Lecture 7 Series Convergence & Integral Test

#series #convergence #divergence

This lecture focuses on determining whether an infinite sum (series) $\sum_{n = 1}^{\infty} a_{n}$ converges (reaches a finite sum) or diverges (goes to infinity or oscillates).

1. Telescoping Series 🔭

A series is "telescoping" if the terms cancel each other out, leaving only the first and last parts.

Structure: $a_{n} = b_{n} - b_{n + 1}$
Partial Sum Formula ( $s_{n}$ ): $s_{n} = b_{1} - b_{n + 1}$
Infinite Sum ( $S$ ): $S = lim_{n \to \infty} (b_{1} - b_{n + 1})$

**⚠️ Always write out the first 3 terms to see the cancellation pattern before jumping to the formula!

2. The Divergence Test (The "Check This First" Test) 🛑

This is the fastest test. Use it before doing any hard math.

The Rule: If $lim_{n \to \infty} a_{n} \neq 0$ , then the series must diverge.
The Trap: If $lim_{n \to \infty} a_{n} = 0$ , the test is inconclusive. The series might converge, or it might still diverge (like the Harmonic Series $\sum \frac{1}{n}$ ).

3. The Integral Test ♾️

We compare the series to an improper integral.

Conditions for use:

The function $f (n) = a_{n}$ must be:

Positive
Continuous
Decreasing (on the interval $[N, \infty)$ )

The Theorem:

The series $\sum a_{n}$ and the integral $\int_{N}^{\infty} f (x) d x$ behave the same way.

If the integral is a number $⟹$ Converges.
If the integral is $\infty ⟹$ Diverges.

4. The p-Series Shortcut ⚡

A specialized result of the Integral Test for series in the form $\sum_{n = 1}^{\infty} \frac{1}{n^{p}}$ .
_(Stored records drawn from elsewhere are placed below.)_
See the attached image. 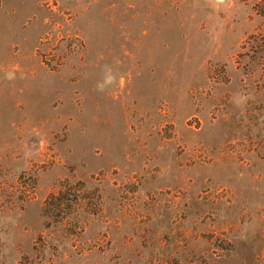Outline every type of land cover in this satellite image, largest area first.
Here are the masks:
<instances>
[{
    "label": "rangeland",
    "instance_id": "obj_1",
    "mask_svg": "<svg viewBox=\"0 0 264 264\" xmlns=\"http://www.w3.org/2000/svg\"><path fill=\"white\" fill-rule=\"evenodd\" d=\"M0 264H264V0H0Z\"/></svg>",
    "mask_w": 264,
    "mask_h": 264
},
{
    "label": "trees",
    "instance_id": "obj_2",
    "mask_svg": "<svg viewBox=\"0 0 264 264\" xmlns=\"http://www.w3.org/2000/svg\"><path fill=\"white\" fill-rule=\"evenodd\" d=\"M70 190H75V192H77L75 188L73 189L70 187ZM79 201V197L71 200L65 198L63 192L51 196V205L56 216H58L59 221H67L71 219L69 216L75 212L79 205Z\"/></svg>",
    "mask_w": 264,
    "mask_h": 264
}]
</instances>
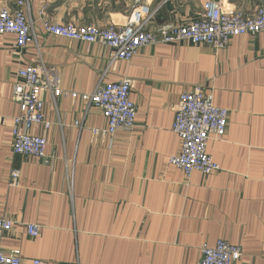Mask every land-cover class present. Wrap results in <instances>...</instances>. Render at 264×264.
Listing matches in <instances>:
<instances>
[{
	"label": "crops",
	"instance_id": "1",
	"mask_svg": "<svg viewBox=\"0 0 264 264\" xmlns=\"http://www.w3.org/2000/svg\"><path fill=\"white\" fill-rule=\"evenodd\" d=\"M16 1L0 0V8ZM146 1V28L154 30L196 19L205 0ZM212 1L248 15L264 6V0ZM132 5L28 0L35 42L15 51L14 36L0 35V218L13 222L1 250H19L22 264H197L201 245L226 240L241 247L234 264H264V33L232 37L225 48L156 44L109 64L106 46L43 29L45 20L121 26ZM39 60L59 68L68 92L90 93L99 83L129 78L134 128L94 137L91 129L107 127L98 108L69 95L58 97L55 108L44 93L53 125L33 132L46 137L49 162L13 153L16 71ZM195 86L212 92L228 122L225 135L206 146L220 169L186 177L168 159L181 145L172 131L178 95ZM11 171L18 172L17 186L10 184ZM26 224L38 226L37 237L27 235Z\"/></svg>",
	"mask_w": 264,
	"mask_h": 264
},
{
	"label": "built area",
	"instance_id": "2",
	"mask_svg": "<svg viewBox=\"0 0 264 264\" xmlns=\"http://www.w3.org/2000/svg\"><path fill=\"white\" fill-rule=\"evenodd\" d=\"M202 4L203 11L198 17L181 26L162 24L149 30L146 28L150 18L149 3L133 0L132 9L121 26L114 23L108 26L75 25L45 20L43 29L52 36L106 46L110 49L109 64L117 60L129 61L140 48L146 46L188 41L225 48L232 37L264 33V6L257 7L248 15L229 9L220 1L205 0ZM27 11L28 0H17L12 8H0V35L14 36L15 51H21L28 43L35 42L36 35ZM131 87L132 81L124 77L113 83H99L90 93L78 94L61 87L60 71L56 66H48L39 60L18 67L12 92L19 107V112L11 119L13 153L49 162L46 137L33 132L36 127L48 130L53 125L45 117L44 93H48L55 108L58 97L62 95H69L74 100L80 98L98 108L107 121V127L91 129L94 137L111 136L118 129L132 130L136 106L130 99ZM227 122L228 110L213 103L212 92L206 93L195 86L180 93L172 131L179 137L181 145L179 152L169 157L168 163L180 169L186 177L194 171L204 175L217 172L220 167L207 153L206 146L210 139L220 140L225 135ZM73 125L79 126V121H74ZM10 184L18 185L17 171H11ZM12 228V220L0 218V264H22L19 250L8 253L1 250V239ZM25 231L31 238L39 234V228L34 224H26ZM199 250L197 264H234L242 255L239 245L226 240H218L213 246L203 244ZM30 264L45 263L32 259Z\"/></svg>",
	"mask_w": 264,
	"mask_h": 264
}]
</instances>
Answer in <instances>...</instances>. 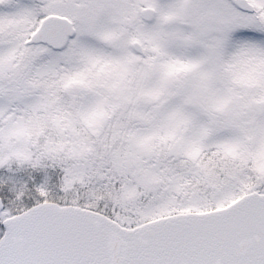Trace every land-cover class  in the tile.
Returning a JSON list of instances; mask_svg holds the SVG:
<instances>
[{
  "label": "snow or ice",
  "instance_id": "1",
  "mask_svg": "<svg viewBox=\"0 0 264 264\" xmlns=\"http://www.w3.org/2000/svg\"><path fill=\"white\" fill-rule=\"evenodd\" d=\"M0 264H264V0H0Z\"/></svg>",
  "mask_w": 264,
  "mask_h": 264
}]
</instances>
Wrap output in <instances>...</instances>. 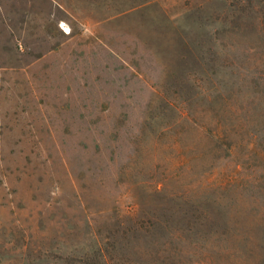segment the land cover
I'll return each mask as SVG.
<instances>
[{"label":"rangeland","instance_id":"rangeland-1","mask_svg":"<svg viewBox=\"0 0 264 264\" xmlns=\"http://www.w3.org/2000/svg\"><path fill=\"white\" fill-rule=\"evenodd\" d=\"M55 1L34 35L0 0V264H264V0ZM190 213L206 233L151 259Z\"/></svg>","mask_w":264,"mask_h":264},{"label":"trees","instance_id":"trees-1","mask_svg":"<svg viewBox=\"0 0 264 264\" xmlns=\"http://www.w3.org/2000/svg\"><path fill=\"white\" fill-rule=\"evenodd\" d=\"M190 214H192L191 216L193 217L194 222L190 224L187 220V226L185 229L178 226L177 218H172L169 215H162L161 217L156 218V221L153 222L149 230L146 231L147 235H149V245H147V248L151 249V251H147L146 253L151 259H157L160 256L159 252L161 247L164 245H170L172 241L181 239L188 240L193 234L198 236L200 232L206 233L200 219H204V217L208 219V216L204 214L199 217L193 213ZM247 238L252 240V234L247 233ZM256 242H259L260 246H264V230L256 237ZM126 249H128V247H126ZM116 250H118L116 245L102 246L98 244L92 252L94 255V261L96 264H116L118 262L116 259ZM88 257L87 254L84 258L69 256L64 260L66 262L65 264H95V262H93V260L90 261ZM18 264H50L48 261V252L45 248L41 247L28 250L25 253L24 260L21 258Z\"/></svg>","mask_w":264,"mask_h":264},{"label":"crops","instance_id":"crops-1","mask_svg":"<svg viewBox=\"0 0 264 264\" xmlns=\"http://www.w3.org/2000/svg\"><path fill=\"white\" fill-rule=\"evenodd\" d=\"M53 1H55V0H23L24 5L27 7V17H28V19H27L26 22L28 24V28H27L28 31L27 32L29 34H34V35L40 34L39 28L36 27V24L39 23V21L38 22L36 21L37 12L35 10L36 9L35 7H36L37 3L44 2V4H46V6H47L48 11L45 12L44 15H43L44 16V22H45L46 18H49V17L52 16V8H56V9L57 8H59V9L64 8L61 3L56 2V1L53 2ZM1 8H2V4L0 2V9ZM3 25H4V22H3L2 18H1V20H0V33H2V31H3ZM57 25H58V28L60 30L64 31V33L67 34V31H65V26H67V23L66 22L64 23V20H59ZM19 31H16V29L14 30V28H13L12 32L18 33ZM12 37L15 40H18V41H19V39L23 38L19 34L15 35V36H12ZM15 47L17 49L21 50V48H22L21 47V43H18V45H15ZM48 55H49V53H47V52L41 54L40 56H38L36 58L35 62L39 61V60H42L43 58H45ZM32 64H34V62L31 63L30 65H28V67L24 68V70H29L31 68ZM3 70H4V67H3L2 59H0V72H2ZM16 70L19 71V68H16Z\"/></svg>","mask_w":264,"mask_h":264}]
</instances>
Value of $p$	Result	Example
$p > 1$	Convergent	$\sum \frac{1}{n^{2}}$
$p \leq 1$	Divergent	$\sum \frac{1}{\sqrt{n}}$ or $\sum \frac{1}{n}$

5. Estimating Sums (Remainders) 📉

Since we can't sum to infinity, we use the Nth partial sum ( $s_{N}$ ) and estimate the Remainder ( $R_{N}$ ).

The Remainder Bound:

The "leftover" error $R_{N}$ is trapped between two integrals:

\int_{N + 1}^{\infty} f (x) d x \leq R_{N} \leq \int_{N}^{\infty} f (x) d x

Finding $N$ for a specific error:

To ensure the error is less than a value (e.g., $0.001$ ), solve this inequality for $N$ :

\int_{N}^{\infty} f (x) d x < Error Tolerance

💡 Quick Strategy Guide

Divergence Test: Do the terms go to zero? If not, stop—it diverges.
Special Form? Is it a p-series or a Geometric series? Use the shortcut.
Telescoping? Can you write it as $(b_{n} - b_{n + 1})$ ? Find the partial sum.
Integral Test: If none of the above work, can you integrate the function easily? If yes, do the improper integral.